Construction & Projects
Rules for construction projects, fortifications, infrastructure, and public works.
Construction projects are performed using the Make Asset Faction Action.
Excavation
Characters can move cubic feet of earth equal to their Max. Load in # per hour, assuming appropriate tools are possessed. The rate is halved for improvised tools, and quartered for a lack of them. Dressed stone brick & smooth rock takes twice as long to excavate.
A single fully-dedicated human laborer (10# Max. Load) completes $1 in excavation construction cost per day, or $5/month if working from a Faction’s Families for labor.
| Material Type | Cost per Cubic Foot |
|---|---|
| Soil & loose rock | $0.05 |
| Stone | $0.10 |
Structural HP
Structural Hit Points (SHP) is a measure of fortification troop capacity (how many soldiers you can fit inside a Location) combined with durability (how resilient it is to assault). Every Location can have an SHP score. 1 SHP is approximately 1 ton of material.

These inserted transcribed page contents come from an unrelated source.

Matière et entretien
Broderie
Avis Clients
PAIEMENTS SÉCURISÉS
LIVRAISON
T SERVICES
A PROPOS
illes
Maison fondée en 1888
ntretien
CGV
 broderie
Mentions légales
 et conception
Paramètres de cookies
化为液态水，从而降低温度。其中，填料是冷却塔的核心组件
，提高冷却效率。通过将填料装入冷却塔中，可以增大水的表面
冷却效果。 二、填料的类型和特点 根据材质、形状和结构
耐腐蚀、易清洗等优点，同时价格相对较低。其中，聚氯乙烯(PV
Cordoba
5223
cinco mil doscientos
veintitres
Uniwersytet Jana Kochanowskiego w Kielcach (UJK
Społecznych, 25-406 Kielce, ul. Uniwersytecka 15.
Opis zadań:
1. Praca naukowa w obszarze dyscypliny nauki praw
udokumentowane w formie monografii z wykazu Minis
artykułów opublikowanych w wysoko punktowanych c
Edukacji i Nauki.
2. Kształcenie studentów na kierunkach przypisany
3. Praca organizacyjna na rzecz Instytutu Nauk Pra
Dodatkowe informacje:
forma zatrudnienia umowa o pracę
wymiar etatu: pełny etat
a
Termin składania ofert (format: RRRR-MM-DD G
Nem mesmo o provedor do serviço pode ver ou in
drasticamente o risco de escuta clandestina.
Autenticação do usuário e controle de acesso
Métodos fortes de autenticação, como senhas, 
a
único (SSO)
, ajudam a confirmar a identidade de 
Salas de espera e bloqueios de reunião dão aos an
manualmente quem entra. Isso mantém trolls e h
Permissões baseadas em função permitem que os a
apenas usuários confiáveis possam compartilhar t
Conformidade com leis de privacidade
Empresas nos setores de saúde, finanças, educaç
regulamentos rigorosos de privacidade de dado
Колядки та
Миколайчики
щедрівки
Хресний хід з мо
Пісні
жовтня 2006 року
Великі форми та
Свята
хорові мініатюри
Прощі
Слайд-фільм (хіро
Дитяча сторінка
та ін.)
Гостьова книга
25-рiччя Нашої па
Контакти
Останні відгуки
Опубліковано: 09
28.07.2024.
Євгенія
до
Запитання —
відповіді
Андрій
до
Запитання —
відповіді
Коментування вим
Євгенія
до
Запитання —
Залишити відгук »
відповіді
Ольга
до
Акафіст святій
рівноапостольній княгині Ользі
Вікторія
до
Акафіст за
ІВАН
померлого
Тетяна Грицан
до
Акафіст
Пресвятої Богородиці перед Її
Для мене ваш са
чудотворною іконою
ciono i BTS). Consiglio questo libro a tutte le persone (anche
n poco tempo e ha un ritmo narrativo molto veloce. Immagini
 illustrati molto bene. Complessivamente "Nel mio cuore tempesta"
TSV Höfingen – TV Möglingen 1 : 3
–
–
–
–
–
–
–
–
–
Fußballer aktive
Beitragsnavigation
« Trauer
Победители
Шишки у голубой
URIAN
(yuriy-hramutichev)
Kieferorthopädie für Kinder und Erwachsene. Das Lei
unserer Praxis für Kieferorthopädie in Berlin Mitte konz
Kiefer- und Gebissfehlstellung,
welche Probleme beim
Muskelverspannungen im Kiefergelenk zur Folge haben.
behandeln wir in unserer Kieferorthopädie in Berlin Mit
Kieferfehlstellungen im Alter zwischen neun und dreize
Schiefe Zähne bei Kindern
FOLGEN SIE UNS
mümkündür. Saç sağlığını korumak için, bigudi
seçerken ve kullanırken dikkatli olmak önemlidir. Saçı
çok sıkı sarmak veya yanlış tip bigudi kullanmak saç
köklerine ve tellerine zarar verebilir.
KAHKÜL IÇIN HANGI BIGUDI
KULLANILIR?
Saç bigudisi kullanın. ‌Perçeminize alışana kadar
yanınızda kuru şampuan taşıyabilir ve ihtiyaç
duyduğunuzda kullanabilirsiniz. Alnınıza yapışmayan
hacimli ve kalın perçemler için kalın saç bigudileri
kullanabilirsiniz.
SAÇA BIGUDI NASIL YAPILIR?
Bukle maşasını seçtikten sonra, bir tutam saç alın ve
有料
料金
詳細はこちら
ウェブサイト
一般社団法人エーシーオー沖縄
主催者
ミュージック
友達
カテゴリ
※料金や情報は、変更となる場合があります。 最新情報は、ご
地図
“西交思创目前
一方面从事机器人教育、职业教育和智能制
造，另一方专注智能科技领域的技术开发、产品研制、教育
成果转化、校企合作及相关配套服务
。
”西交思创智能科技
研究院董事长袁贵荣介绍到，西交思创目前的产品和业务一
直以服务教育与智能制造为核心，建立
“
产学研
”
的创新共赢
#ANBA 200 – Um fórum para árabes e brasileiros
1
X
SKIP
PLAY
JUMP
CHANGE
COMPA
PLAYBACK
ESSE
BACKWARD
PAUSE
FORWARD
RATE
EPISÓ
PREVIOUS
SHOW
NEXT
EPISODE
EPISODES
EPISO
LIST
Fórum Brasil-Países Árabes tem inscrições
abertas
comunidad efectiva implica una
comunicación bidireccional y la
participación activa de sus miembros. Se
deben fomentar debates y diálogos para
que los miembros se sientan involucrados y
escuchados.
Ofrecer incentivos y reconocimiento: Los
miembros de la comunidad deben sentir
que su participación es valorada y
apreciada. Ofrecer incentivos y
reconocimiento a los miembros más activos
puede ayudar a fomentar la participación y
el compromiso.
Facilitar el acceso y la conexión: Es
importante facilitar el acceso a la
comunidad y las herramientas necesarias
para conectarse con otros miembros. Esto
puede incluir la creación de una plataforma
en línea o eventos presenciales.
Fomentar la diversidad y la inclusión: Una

Structures cost approximately $100 per SHP for mixed wood & stone construction. Pure wood is cheaper but more vulnerable. Especially nice materials are double cost.
| Material | Cost per SHP | Capacity per SHP | Notes |
|---|---|---|---|
| Wood | $100 | 1 | Can be burned. |
| Mixed | $100 | ⅔ | Typical for Glassian construction. |
| Stone | $100 | ½ | Doesn’t burn easily. |
Structural Hardness
Structures divide all Damage delivered via weapons of inferior hardness by 10, rounded down. Hardness in ascending order is as follows:
- Wood & bone & copper
- Stone & keratin & bronze
- Iron & steel
- Gemstones
Siege machines count as the toughest material used in their weapons’ construction.
Structural Unit Capacity
Structures are assumed to be able to operationally hold 1 soldier per 1 SHP. This is not accurate for small volume-focused civilian buildings (i.e. warehouses, which could manage up to 10 soldiers per SHP) or for heavily-fortified defensive structures (i.e. walls, sanctums) but is approximately correct for castles & Settlement fortifications taken as a whole.
Structures
| Item | Material | Occupancy | SHP | Value |
|---|---|---|---|---|
| Hut, poor commons’ | Wood | 5 | 5 | $500 |
| Cottage, craftsman’s | Mixed | 10 | 15 | $1,600 |
| Painted temple, Jester’s (30’ × 20’) | Wood | 50 | 50 | $5,000 |
| Townhouse w/ courtyard | Stone | 50 | 100 | $10,000 |
| Country manor, Magistrate’s | Stone | 150 | 300 | $30,000 |
| Country manor, Imperial luxury | Stone | 10,000 | 20,000 | $4,000,000 |
| Beacon tower, wooden | Wood | 16 | 16 | $1,600 |
| Palisade, wood (100’ long × 10’ tall, 1 row) | Wood | 100 | 15 | $1,500 |
| Tower, fortified square (20’ × 40’) | Stone | 100 | 1,000 | $100,000 |
| Castle, small | Stone | 7,500 | 15,000 | $1,500,000 |
| Castle, fortified | Stone | 15,000 | 30,000 | $3,000,000 |
Glass doesn’t build watchtowers, as harpy scouts essentially supercede any information advantage even when scarce in numbers. Glass does build fortresses, and in increasing volume.
Roads
| Item | Value |
|---|---|
| Road, gravel & dirt (1mi) | $1,000 |
| Paved road (1mi) | $5,000 |
Road cost is based on ground travel speed, not on actual distance. A mountain that takes four times as long to cross than usual is four times more expensive to build a road through.